Female Training Fault #4: Ignoring the Barbell

Time to grab life by the horns, ladies. A good first step: Grab an Olympic bar!

Female Training Fault #4: Ignoring the barbell (and the big lifts that come with it)

So, I have you off the ellipticals (Fault #1), lifting heavy, (Fault #2) and training all muscle groups equally (Fault #3), but you’re still ignoring the barbell and the compound lifts that come with it —squat, bench press, deadlift, overhead press, barbell row, etc. Most women I see in the gym do these lifts, but with dumbbells or kettlebells. I rarely see women deadlifting in the gym by themselves.

Now, I’m not saying there is anything wrong with doing these main lifts with dumbbells or kettlebells; what I’m saying is, you should ALWAYS keep barbell training in your routine if you want optimal results. Don’t limit yourselves to your comfort zone.

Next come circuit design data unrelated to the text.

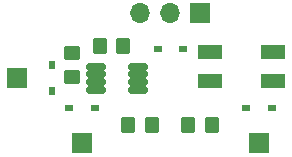
<source format=gbr>
%TF.GenerationSoftware,KiCad,Pcbnew,7.0.9*%
%TF.CreationDate,2024-02-15T17:21:18-06:00*%
%TF.ProjectId,MUX,4d55582e-6b69-4636-9164-5f7063625858,rev?*%
%TF.SameCoordinates,Original*%
%TF.FileFunction,Soldermask,Top*%
%TF.FilePolarity,Negative*%
%FSLAX46Y46*%
G04 Gerber Fmt 4.6, Leading zero omitted, Abs format (unit mm)*
G04 Created by KiCad (PCBNEW 7.0.9) date 2024-02-15 17:21:18*
%MOMM*%
%LPD*%
G01*
G04 APERTURE LIST*
G04 Aperture macros list*
%AMRoundRect*
0 Rectangle with rounded corners*
0 $1 Rounding radius*
0 $2 $3 $4 $5 $6 $7 $8 $9 X,Y pos of 4 corners*
0 Add a 4 corners polygon primitive as box body*
4,1,4,$2,$3,$4,$5,$6,$7,$8,$9,$2,$3,0*
0 Add four circle primitives for the rounded corners*
1,1,$1+$1,$2,$3*
1,1,$1+$1,$4,$5*
1,1,$1+$1,$6,$7*
1,1,$1+$1,$8,$9*
0 Add four rect primitives between the rounded corners*
20,1,$1+$1,$2,$3,$4,$5,0*
20,1,$1+$1,$4,$5,$6,$7,0*
20,1,$1+$1,$6,$7,$8,$9,0*
20,1,$1+$1,$8,$9,$2,$3,0*%
G04 Aperture macros list end*
%ADD10RoundRect,0.250000X0.350000X0.450000X-0.350000X0.450000X-0.350000X-0.450000X0.350000X-0.450000X0*%
%ADD11R,0.609600X0.660400*%
%ADD12R,0.660400X0.609600*%
%ADD13RoundRect,0.250000X-0.350000X-0.450000X0.350000X-0.450000X0.350000X0.450000X-0.350000X0.450000X0*%
%ADD14R,1.700000X1.700000*%
%ADD15O,1.700000X1.700000*%
%ADD16RoundRect,0.102000X-0.937500X-0.525000X0.937500X-0.525000X0.937500X0.525000X-0.937500X0.525000X0*%
%ADD17RoundRect,0.102000X0.937500X0.525000X-0.937500X0.525000X-0.937500X-0.525000X0.937500X-0.525000X0*%
%ADD18RoundRect,0.122000X0.690000X0.180000X-0.690000X0.180000X-0.690000X-0.180000X0.690000X-0.180000X0*%
%ADD19RoundRect,0.250000X0.450000X-0.350000X0.450000X0.350000X-0.450000X0.350000X-0.450000X-0.350000X0*%
G04 APERTURE END LIST*
D10*
%TO.C,R3*%
X151000000Y-84800000D03*
X149000000Y-84800000D03*
%TD*%
D11*
%TO.C,LED4*%
X145000000Y-86420500D03*
X145000000Y-88579500D03*
%TD*%
D12*
%TO.C,LED1*%
X148579500Y-90000000D03*
X146420500Y-90000000D03*
%TD*%
D13*
%TO.C,R1*%
X151400000Y-91440000D03*
X153400000Y-91440000D03*
%TD*%
D10*
%TO.C,R2*%
X158480000Y-91440000D03*
X156480000Y-91440000D03*
%TD*%
D12*
%TO.C,LED2*%
X161420500Y-90000000D03*
X163579500Y-90000000D03*
%TD*%
D14*
%TO.C,J1*%
X147500000Y-93000000D03*
%TD*%
D12*
%TO.C,LED3*%
X153920500Y-85000000D03*
X156079500Y-85000000D03*
%TD*%
D14*
%TO.C,J2*%
X162500000Y-93000000D03*
%TD*%
%TO.C,J3*%
X157500000Y-82000000D03*
D15*
X154960000Y-82000000D03*
X152420000Y-82000000D03*
%TD*%
D16*
%TO.C,D1*%
X158337500Y-85250000D03*
D17*
X163662500Y-85250000D03*
D16*
X158337500Y-87750000D03*
D17*
X163662500Y-87750000D03*
%TD*%
D14*
%TO.C,J6*%
X142000000Y-87500000D03*
%TD*%
D18*
%TO.C,U1*%
X152270000Y-88475000D03*
X152270000Y-87825000D03*
X152270000Y-87175000D03*
X152270000Y-86525000D03*
X148730000Y-86525000D03*
X148730000Y-87175000D03*
X148730000Y-87825000D03*
X148730000Y-88475000D03*
%TD*%
D19*
%TO.C,R4*%
X146650000Y-87360000D03*
X146650000Y-85360000D03*
%TD*%
M02*

</source>
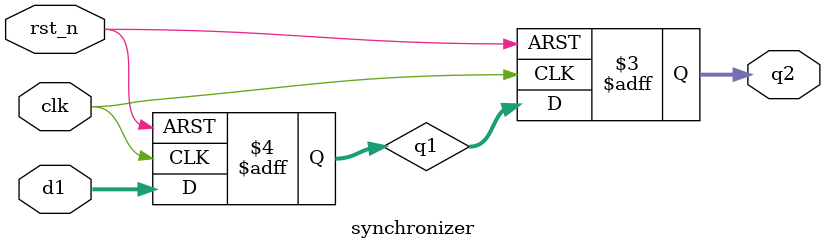
<source format=v>
module synchronizer #(parameter  addr_width =4   )(
    input   [addr_width:0]d1,
    input   clk , rst_n,
    output  reg [addr_width:0]q2

);
reg [addr_width:0] q1;
always @(posedge clk , negedge rst_n) begin
    if(!rst_n) begin
        q2<=0;
        q1<=0;
    end
    else begin
        q1<=d1;
        q2<=q1;        
    end
end
endmodule

</source>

Compound lifts are directly tied to the barbell. These lifts will recruit more muscle fibers, which will lead to greater muscle growth and less body fat in the long run. Let’s take the squat, for example. The squat is not just a lower-body exercise. If you’re doing it correctly, every single muscle in your body should be activated (external hip rotation = glute and ham activation; external shoulder rotation = lat, rhomboid and rear delt activation; concentric portion = quad activation; etc. – just making a point here). Think about it: When doing the main lifts with barbells, you’re basically doing a full-body exercise. Full-body exercises burn more calories and promote better muscle growth after breakdown.

Barbells are also easier to hold, which means they’re an easier apparatus to which you can apply maximum force. This means you’re stronger with a barbell, so you can load up more weight than other modalities of training. The more weight you lift, the stronger you’ll get.

Being strong isn’t just for powerlifters and strongman competitors, contrary to what most people think. When you’re strong, you’re more confident and more capable. This strength carries over in day-to-day life. Let’s take a mom with little kids, for example. Learning to deadlift properly with a barbell can help you pick up your crying child or grab that heavy laundry basket off the floor. Just a side note: You must ensure you’re doing these compound lifts with proper form!

Barbell training can make you mentally stronger, too. Let’s face it, life is tough sometimes and none of us are perfect. We all face struggles from time to time. Barbell training can build confidence. You have to face a heavy resistance and adapt to it each and every time you load up that bar. There’s never a better feeling than finishing a taxing session with heavy squats or deadlifts!

There is a reason why barbell training has been around so long – it works, plain and simple. It’s not one of those BOSU ball fads to get you “toned” and lean. Using barbells for the bulk of your training can save time, build more muscle, build more power, and carry those gains over into real-life situations.

So ladies, add the barbell to your training – it will do your body good!